Carbonic Anhydrase Enzyme

Carbonic Anhydrase Enzyme plays an important role in body? If there’s one fundamental function in life, it’s breathing, and its more than just taking in air and exhaling it all out. The air that we take into our lungs contains oxygen, a gas that aids in the breakdown of fats and sugars in the many cells in the body. When fat and sugar are broken down in the cells, carbon dioxide is excreted as waste, a gas we release into the air when we exhale. Carbon dioxide is excreted from cells and transported to the blood in three ways: one is by dissolving into the blood plasma, another is by binding into hemoglobin, and the third is by being converted into carbonic acid to be transported into the lungs.

A particular enzyme located in red blood cells called carbonic anhydrase enzyme helps in the conversion of carbon dioxide to bicarbonate ions and carbonic acid. Once the red blood cells reach the lungs, carbonic anhydrase enzyme also helps in converting bicarbonate ions back to carbon dioxide once again, which we then breathe out. It is worthwhile to note that carbonic anhydrase enzyme is not needed in these reactions, but the enzyme can increase or even skyrocket the conversion rates up to a million fold.

Carbonic Anhydrase Enzyme

The Function of Carbonic Anhydrase in Plants and Corals

Just like us, plants use oxygen in order to produce energy and release carbon dioxide as waste. Green plants convert carbon dioxide and water into sugar using photosynthesis. Carbon dioxide is kept in plants in the form of bicarbonate ions. In water plants and land plants, carbonic anhydrase enzyme plays a big role in converting bicarbonate ions to carbon dioxide for the process of photosynthesis. In corals, carbonic anhydrase enzyme is used in calcification.
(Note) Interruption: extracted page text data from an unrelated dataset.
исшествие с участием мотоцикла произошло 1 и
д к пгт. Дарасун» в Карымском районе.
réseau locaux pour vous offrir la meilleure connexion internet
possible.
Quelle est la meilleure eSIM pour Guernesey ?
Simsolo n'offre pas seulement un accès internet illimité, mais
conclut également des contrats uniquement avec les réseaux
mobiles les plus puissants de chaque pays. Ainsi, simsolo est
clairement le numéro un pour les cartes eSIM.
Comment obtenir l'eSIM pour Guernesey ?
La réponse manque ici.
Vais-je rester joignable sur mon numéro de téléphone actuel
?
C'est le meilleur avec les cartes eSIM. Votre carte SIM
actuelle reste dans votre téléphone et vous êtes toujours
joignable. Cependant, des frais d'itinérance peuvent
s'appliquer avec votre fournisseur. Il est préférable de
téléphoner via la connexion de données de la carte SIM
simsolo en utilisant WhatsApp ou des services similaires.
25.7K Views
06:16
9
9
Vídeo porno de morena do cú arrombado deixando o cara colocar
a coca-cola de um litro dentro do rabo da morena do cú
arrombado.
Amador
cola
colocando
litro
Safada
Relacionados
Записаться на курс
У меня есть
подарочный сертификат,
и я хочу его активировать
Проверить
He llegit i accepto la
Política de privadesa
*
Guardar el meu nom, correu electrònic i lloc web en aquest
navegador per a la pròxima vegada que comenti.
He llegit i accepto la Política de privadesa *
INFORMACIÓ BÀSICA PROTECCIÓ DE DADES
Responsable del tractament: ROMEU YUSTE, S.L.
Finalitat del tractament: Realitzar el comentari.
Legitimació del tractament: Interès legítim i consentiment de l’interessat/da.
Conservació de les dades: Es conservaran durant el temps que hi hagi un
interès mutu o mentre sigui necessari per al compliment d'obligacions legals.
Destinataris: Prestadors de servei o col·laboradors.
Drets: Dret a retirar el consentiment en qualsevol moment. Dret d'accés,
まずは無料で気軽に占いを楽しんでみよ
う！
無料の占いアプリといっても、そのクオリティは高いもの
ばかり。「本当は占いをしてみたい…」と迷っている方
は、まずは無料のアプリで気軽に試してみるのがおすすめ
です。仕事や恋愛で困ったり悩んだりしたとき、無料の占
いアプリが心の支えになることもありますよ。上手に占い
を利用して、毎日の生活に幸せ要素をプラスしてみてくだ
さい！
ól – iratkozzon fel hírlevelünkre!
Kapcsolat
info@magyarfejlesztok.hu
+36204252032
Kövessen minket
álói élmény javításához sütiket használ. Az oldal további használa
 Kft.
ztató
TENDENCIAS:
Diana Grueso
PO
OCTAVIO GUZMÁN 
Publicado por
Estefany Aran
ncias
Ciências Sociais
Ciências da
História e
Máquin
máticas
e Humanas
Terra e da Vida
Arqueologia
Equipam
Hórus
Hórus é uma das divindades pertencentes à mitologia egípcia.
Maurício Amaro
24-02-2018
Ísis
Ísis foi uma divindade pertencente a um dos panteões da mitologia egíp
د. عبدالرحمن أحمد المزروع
Calcium in seawater goes into a chemical reaction with the bicarbonates produced by carbonic anhydrase enzyme, which in effect, creates calcium carbonate. Calcium carbonate is what makes up the tough exterior of corals.
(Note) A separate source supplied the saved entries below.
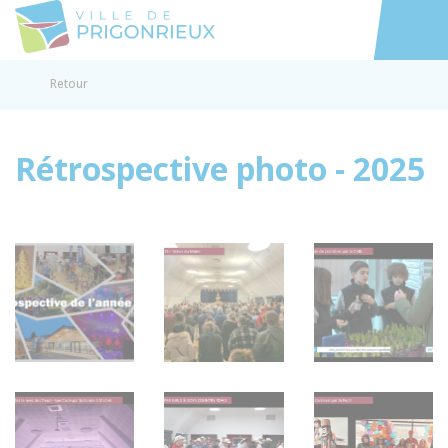
Prigonrieux
Accéder au
Retour
Rétrospective photo - 2025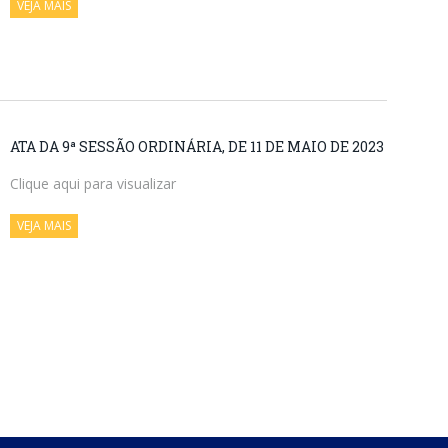
VEJA MAIS
ATA DA 9ª SESSÃO ORDINÁRIA, DE 11 DE MAIO DE 2023
Clique aqui para visualizar
VEJA MAIS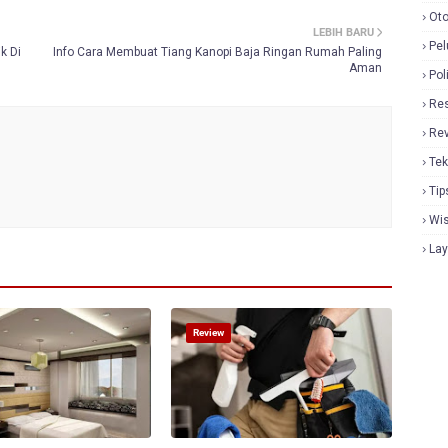
Oto
LEBIH BARU
Pel
k Di
Info Cara Membuat Tiang Kanopi Baja Ringan Rumah Paling
Aman
Pol
Re
Re
Tek
Tip
Wi
La
Review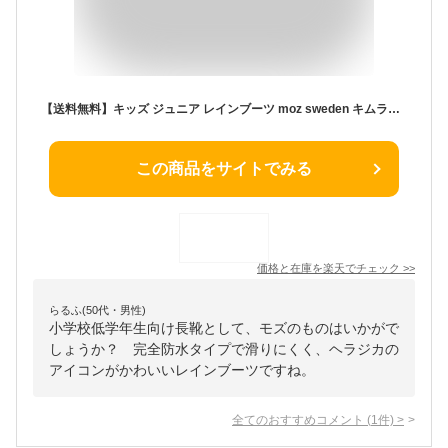
【送料無料】キッズ ジュニア レインブーツ moz sweden キムラ【MZ8316】キッズ ジュニア 子ども レディース 女性 親子 兄弟 姉妹 長靴 ハーフ丈 パッカブルタイプ ドローコード 完全防水 滑りにくい 歩きやすい 携帯 持ち歩き□mz8316□
この商品をサイトでみる
価格と在庫を
楽天
でチェック
>>
らるふ(50代・男性)
小学校低学年生向け長靴として、モズのものはいかがで
しょうか？ 完全防水タイプで滑りにくく、ヘラジカの
アイコンがかわいいレインブーツですね。
全てのおすすめコメント
(
1
件)
>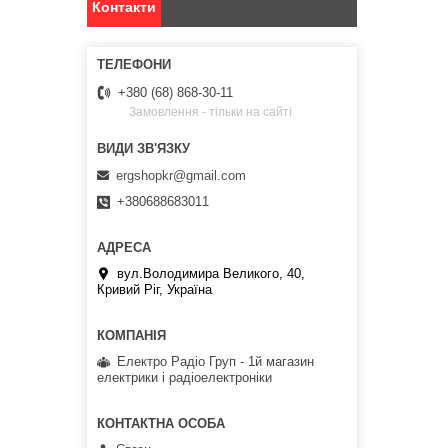
Контакти
+380 (68) 868-30-11
Замовлення - тільки на сайті
ergshopkr@gmail.com
+380688683011
вул.Володимира Великого, 40,
Кривий Ріг, Україна
Електро Радіо Груп - 1й магазин
електрики і радіоелектроніки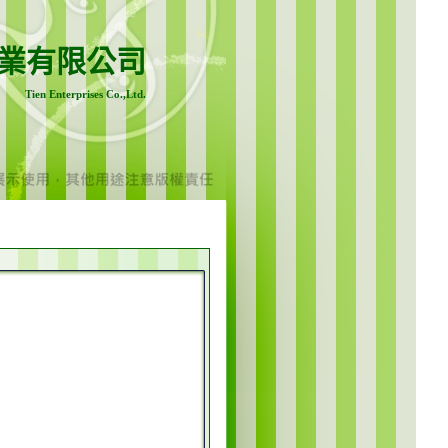
業有限公司
Tien Enterprises Co.,Ltd.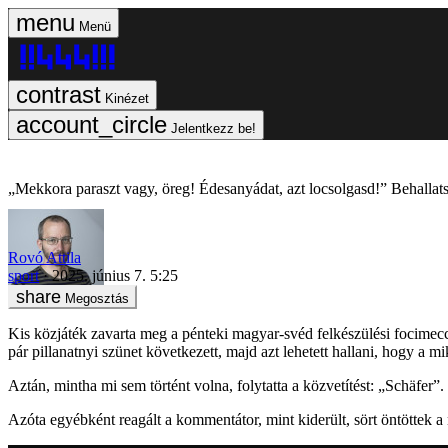
Menü
Kinézet
Jelentkezz be!
„Mekkora paraszt vagy, öreg! Édesanyádat, azt locsolgasd!” Behallat
Rovó Attila
sport
2025. június 7. 5:25
Megosztás
Kis közjáték zavarta meg a pénteki magyar-svéd felkészülési focimeccs
pár pillanatnyi szünet következett, majd azt lehetett hallani, hogy a
Aztán, mintha mi sem történt volna, folytatta a közvetítést: „Schäfer”.
Azóta egyébként reagált a kommentátor, mint kiderült, sört öntöttek 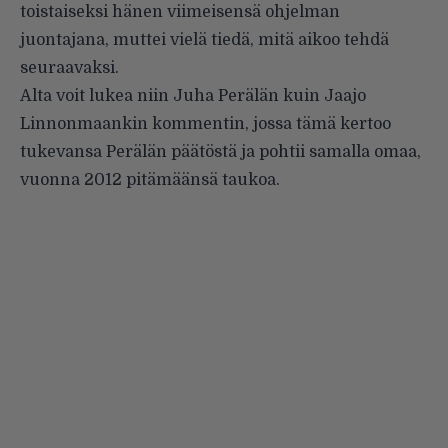
toistaiseksi hänen viimeisensä ohjelman
juontajana, muttei vielä tiedä, mitä aikoo tehdä
seuraavaksi.
Alta voit lukea niin Juha Perälän kuin Jaajo
Linnonmaankin kommentin, jossa tämä kertoo
tukevansa Perälän päätöstä ja pohtii samalla omaa,
vuonna 2012 pitämäänsä taukoa.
The History of Carbonic Anhydrase Enzyme


Carbonic anhydrase aids in the conversion of water and carbon dioxide into protons, carbonic acid, and bicarbonate ions. Carbonic anhydrase was first discovered in 1933, using red blood cells found in cows. Ever since the date of its discovery, the enzyme has been found to be of abundance in all plants, bacteria, algae, and mammalian tissues.
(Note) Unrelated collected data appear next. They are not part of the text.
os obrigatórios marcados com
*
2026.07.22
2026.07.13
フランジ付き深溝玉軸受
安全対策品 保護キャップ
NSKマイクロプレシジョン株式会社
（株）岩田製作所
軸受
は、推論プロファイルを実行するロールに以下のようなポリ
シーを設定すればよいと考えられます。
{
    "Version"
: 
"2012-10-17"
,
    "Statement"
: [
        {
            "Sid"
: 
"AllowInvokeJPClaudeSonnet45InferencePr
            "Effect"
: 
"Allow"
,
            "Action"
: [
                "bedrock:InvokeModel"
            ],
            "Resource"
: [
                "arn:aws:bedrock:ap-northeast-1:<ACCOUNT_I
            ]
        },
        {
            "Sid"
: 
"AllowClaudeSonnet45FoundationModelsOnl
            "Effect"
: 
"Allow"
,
There are three classes of carbonic anhydrase enzyme: gamma, beta, and alpha. The three of these classes share small similarities in terms of structure or sequence, but the three of them perform the same function and require zinc ion in the active site in order to work. The three classes of carbonic anhydrase belong to three different species.

Alpha carbonic anhydrase belongs to mammals; beta carbonic anhydrase belongs to plants, while the gamma class belongs to particular groups of bacteria.

Carbonic anhydrase plays a huge role in the health of the human body. One of the main roles of carbonic anhydrase enzyme is the production of bicarbonate ions and protons, making it essential for the pH regulation and the balance of fluids in the body.